Jonathan Kelly was a new entrant into tillage farming a few years ago. He was largely a beef farmer and is now mainly tillage with some beef. The Irish Farmers Journal visited Jonathan’s farm on the Irish Tillage and Land Use and Ulster Arable Society’s Summer Field Tour.

The young Derry man farms under Binevenagh Mountain on land reclaimed from the sea and when we visited we saw crops growing on sand. It was like walking along a beach and Jonathan said that if you look through the soil you will see sea shells, but the crop of rye was so heavy it was hard to spot them in the middle of June.

Jonathan said that at times of the year the sea washes in on some of his land and there is nothing he can do about this. He cannot protect the land from it. However, not all of his land is sand and some of it in fact is heavy.

He is mainly plough-based, but has moved to minimum-tillage on some of his land in the last few years to try and keep moisture in the soil.

Rye growing on sandy ground.

On ground like this it is important to do everything you can to maintain moisture and build soil organic matter. Chicken litter from a nearby farm, compost from Coleraine Council and digestate are all used to improve soil health and reduce fertiliser bills. The digestate is often applied to growing crops using a dribble bar at a rate of 2-2,500 gallons per acre.

The seedbed is mainly sand.

Jonathan noted that he had poor crops for a number of years on some of his ground as he worked on building soil organic matter. Now those organic manures have made all the difference.

It’s hard to imagine some of the challenges that farming is faced with in north Derry, looking out on Lough Foyle. In 2020, there was a dry spring and sand and plastic blew off Jonathan’s maize crop and he said the crop was effectively sandblasted. He had to dig sand off the laneway which had blown from the field.

Winter rye

Winter rye is one crop that is really suiting the system as it is a low-input crop receiving just one herbicide, one fungicide and one plant growth regulator application.
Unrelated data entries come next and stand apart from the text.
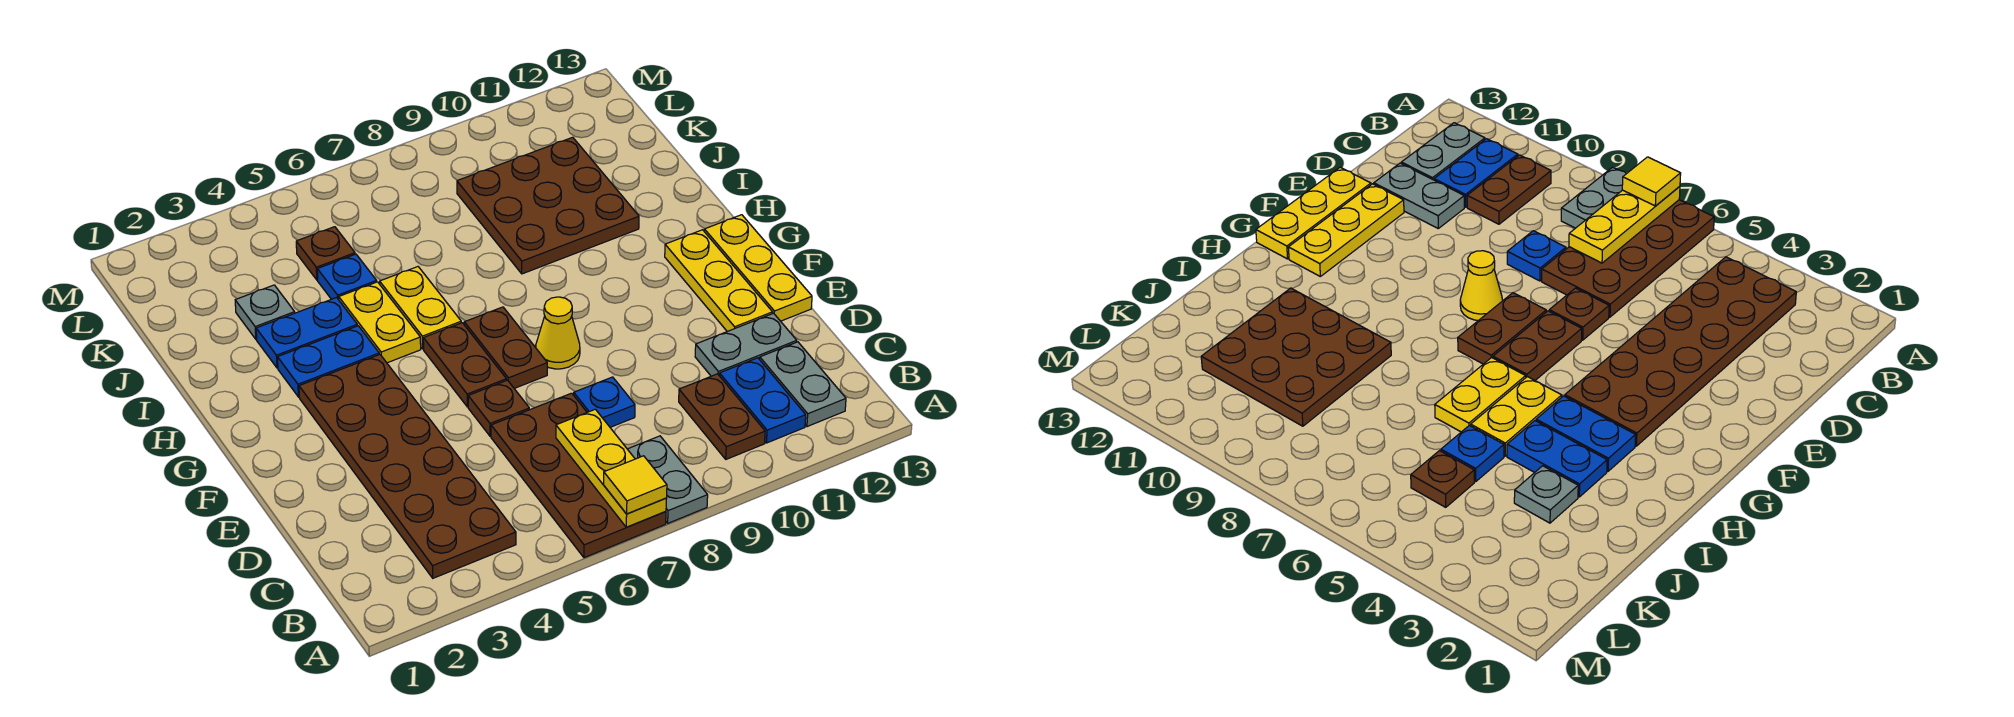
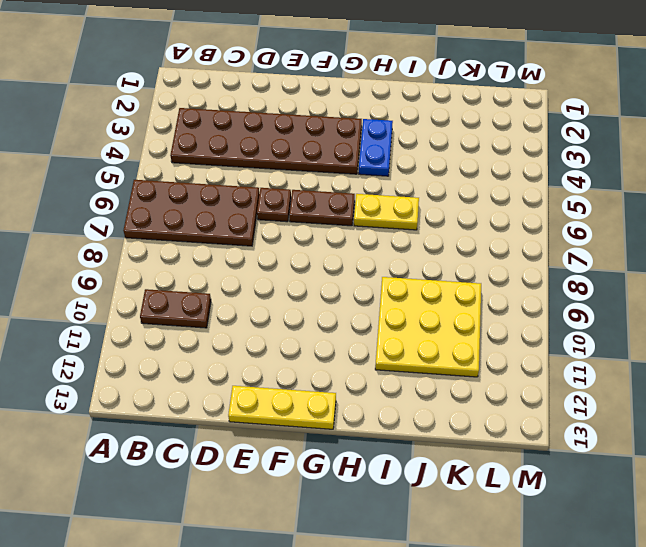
yellow plate I9:K11 level 1 -> brown plate I9:K11 level 1
none -> grey plate A8:B8 level 1
none -> blue plate B11:C11 level 1
none -> grey plate B12:C12 level 1

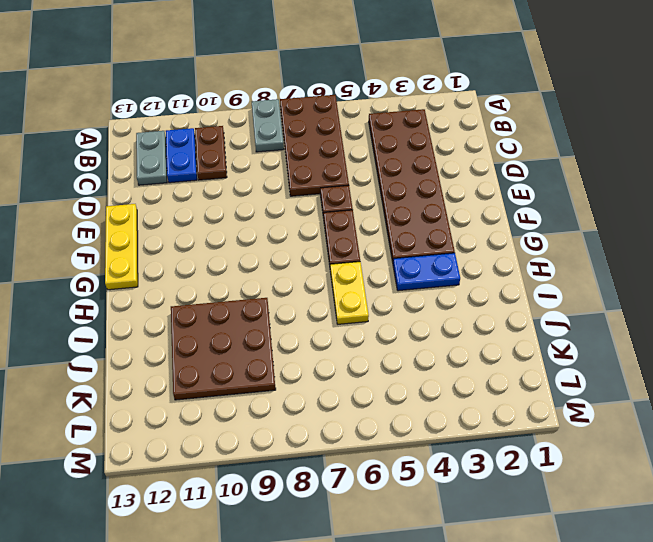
none -> blue plate D8 level 1
none -> grey plate D11:D12 level 1
none -> yellow plate E12:G12 level 1

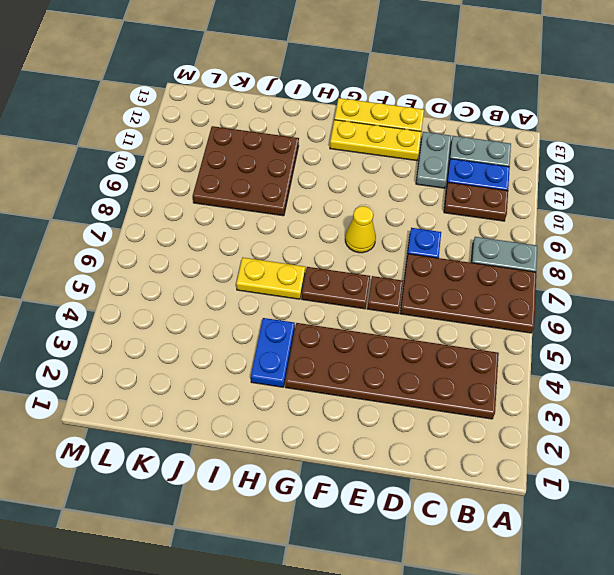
none -> brown plate F7:G7 level 1
none -> yellow plate H5:I5 level 1
none -> blue plate I3:I4 level 1

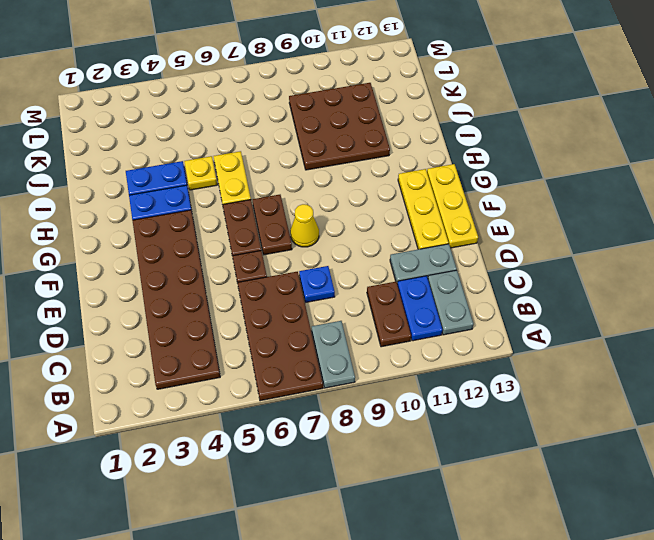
yellow plate I5 level 1 -> yellow plate H5:I5 level 1
none -> grey plate J3 level 1
none -> blue plate J5 level 1
none -> brown plate K5 level 1

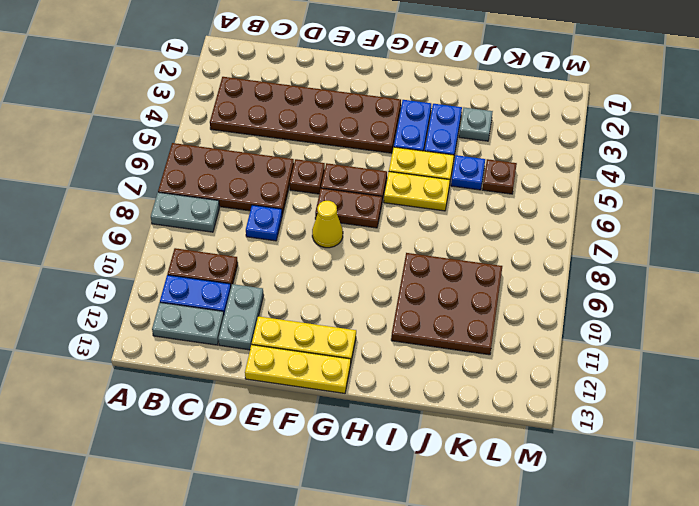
none -> yellow plate A7:C7 level 2
none -> yellow tile A7 level 3

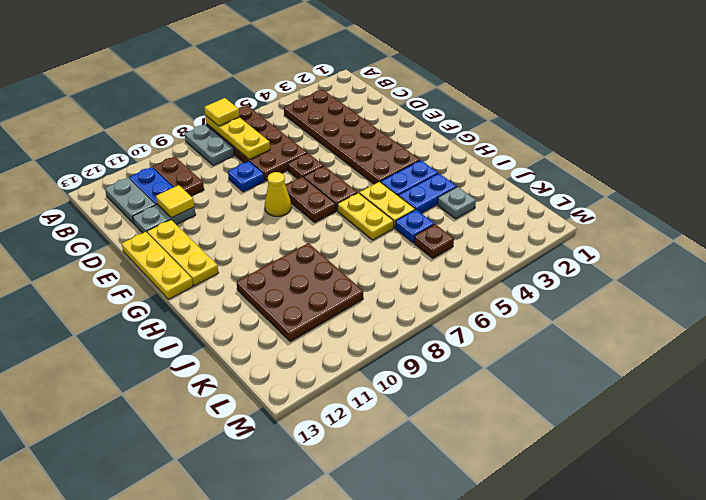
yellow tile D11 level 2 -> none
Some of the machinery from Jonathan's farm.

This year Jonathan is growing over 80ac of rye for Ballyrashane Creamery’s digester. The price is agreed before planting, but this year this price was renegotiated due to the rise in input prices.

Jonathan grows it and the buyer pays for harvesting and transport of the crop.

“It’s an easy crop to grow. It is harvested in the middle of July. The payment is in July. It gets the cashflow going and it’s an all-rounder,” he said.

Jonathan Kelly in a crop of winter rye with Binevenagh Mountain in the background.

In 2021, the crop hit an average of 16t/ac with one field hitting 20t/ac. However, this season he is hoping for 15t/ac. The rye crop received digestate, chicken litter and one bag of urea per acre.

It averaged 13t/ac last year, but the fields on peaty soils yielded just under 20t/ac. It is becoming a more preferable crop to grow than maize for Jonathan as no plastic is needed and it is yielding well.

Across the field, Jonathan’s winter wheat looked clean. He is a big fan of nutrition and applies MagPhos K and Epso Combitop as standard on his winter wheat.

Oilseed rape is a break crop on the farm as well.